> _ACTIVITY_
Check each line of the records below for the word "Last" and copy those where it appears.

> _AVAILABLE RECORDS_
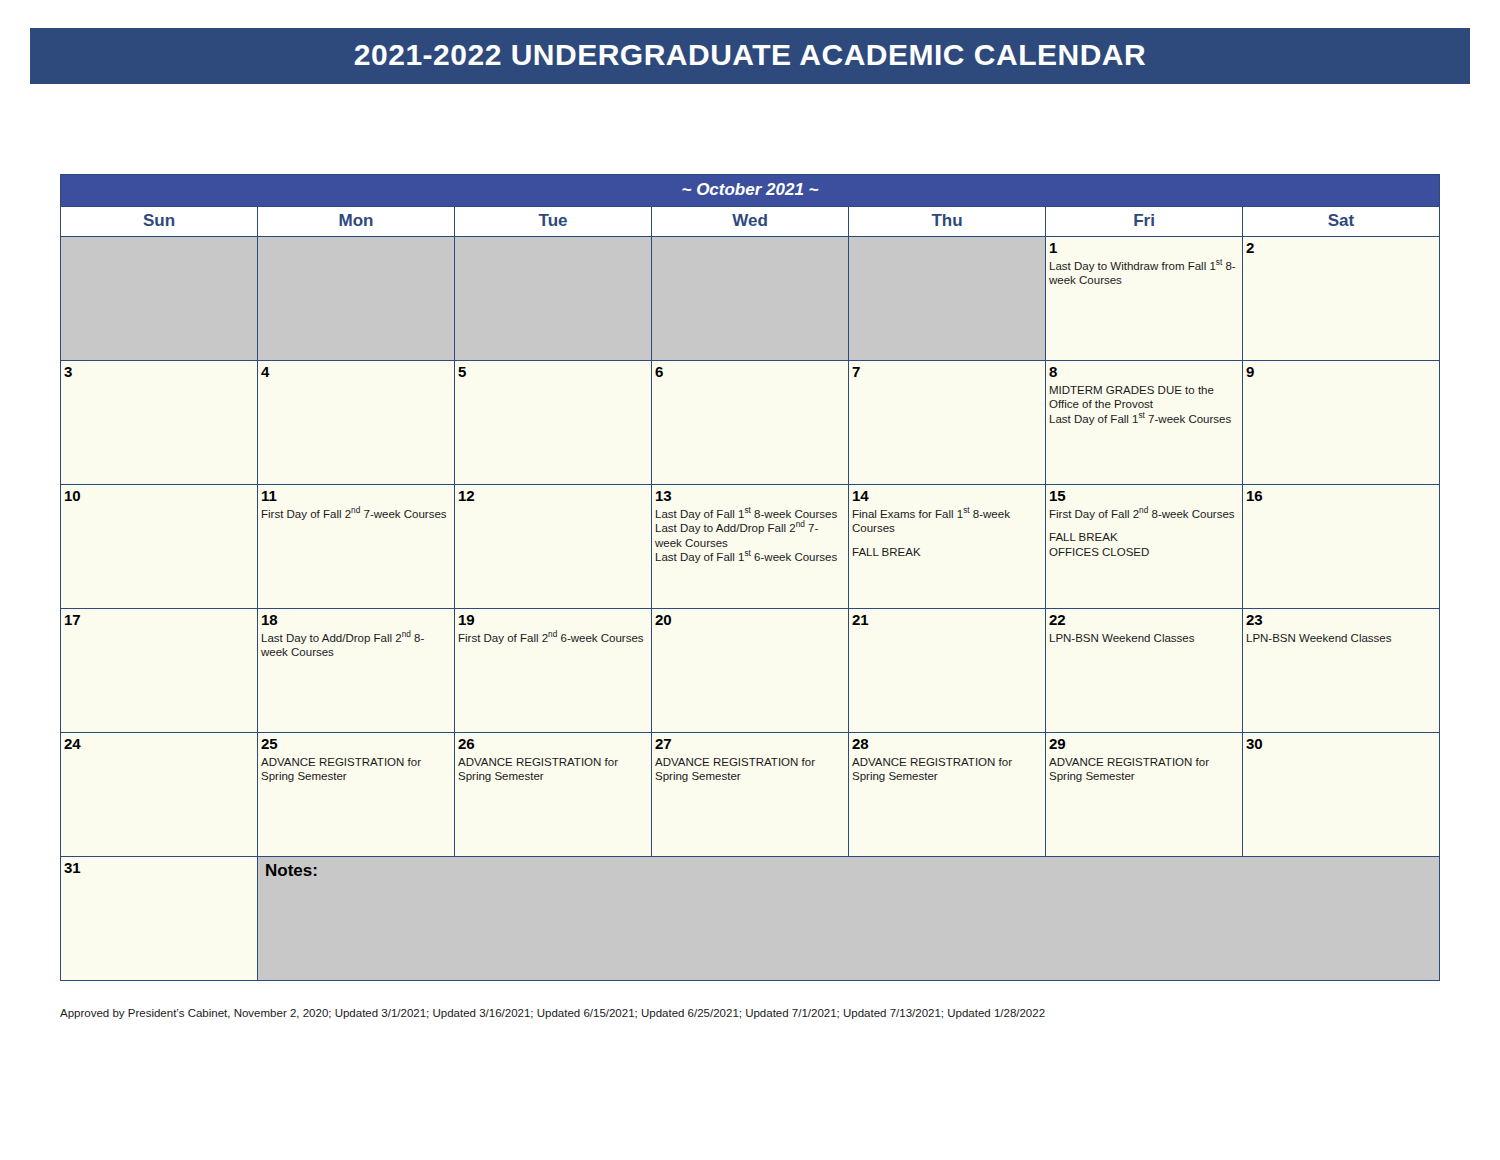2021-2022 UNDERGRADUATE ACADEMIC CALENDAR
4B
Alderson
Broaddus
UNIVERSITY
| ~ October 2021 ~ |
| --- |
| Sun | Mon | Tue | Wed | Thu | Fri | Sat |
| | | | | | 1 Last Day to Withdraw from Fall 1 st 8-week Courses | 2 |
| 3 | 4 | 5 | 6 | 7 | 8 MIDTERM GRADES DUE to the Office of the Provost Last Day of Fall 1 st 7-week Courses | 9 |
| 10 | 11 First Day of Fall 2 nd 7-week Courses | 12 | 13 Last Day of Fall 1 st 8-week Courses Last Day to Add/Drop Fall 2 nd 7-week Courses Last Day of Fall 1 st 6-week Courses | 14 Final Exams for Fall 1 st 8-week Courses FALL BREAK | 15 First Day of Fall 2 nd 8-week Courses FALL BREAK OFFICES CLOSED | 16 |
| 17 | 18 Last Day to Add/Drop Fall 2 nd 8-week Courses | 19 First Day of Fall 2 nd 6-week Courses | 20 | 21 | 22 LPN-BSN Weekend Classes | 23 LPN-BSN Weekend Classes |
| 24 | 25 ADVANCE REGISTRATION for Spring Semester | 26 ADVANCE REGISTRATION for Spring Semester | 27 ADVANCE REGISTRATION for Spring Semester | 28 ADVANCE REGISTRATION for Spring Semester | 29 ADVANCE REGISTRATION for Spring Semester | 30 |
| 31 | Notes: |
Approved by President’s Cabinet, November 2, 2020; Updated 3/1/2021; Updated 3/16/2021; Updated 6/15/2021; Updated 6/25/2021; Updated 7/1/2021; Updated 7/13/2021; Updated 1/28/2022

> _TASK OUTPUT_
| | | | | | 1 Last Day to Withdraw from Fall 1 st 8-week Courses | 2 |
| 3 | 4 | 5 | 6 | 7 | 8 MIDTERM GRADES DUE to the Office of the Provost Last Day of Fall 1 st 7-week Courses | 9 |
| 10 | 11 First Day of Fall 2 nd 7-week Courses | 12 | 13 Last Day of Fall 1 st 8-week Courses Last Day to Add/Drop Fall 2 nd 7-week Courses Last Day of Fall 1 st 6-week Courses | 14 Final Exams for Fall 1 st 8-week Courses FALL BREAK | 15 First Day of Fall 2 nd 8-week Courses FALL BREAK OFFICES CLOSED | 16 |
| 17 | 18 Last Day to Add/Drop Fall 2 nd 8-week Courses | 19 First Day of Fall 2 nd 6-week Courses | 20 | 21 | 22 LPN-BSN Weekend Classes | 23 LPN-BSN Weekend Classes |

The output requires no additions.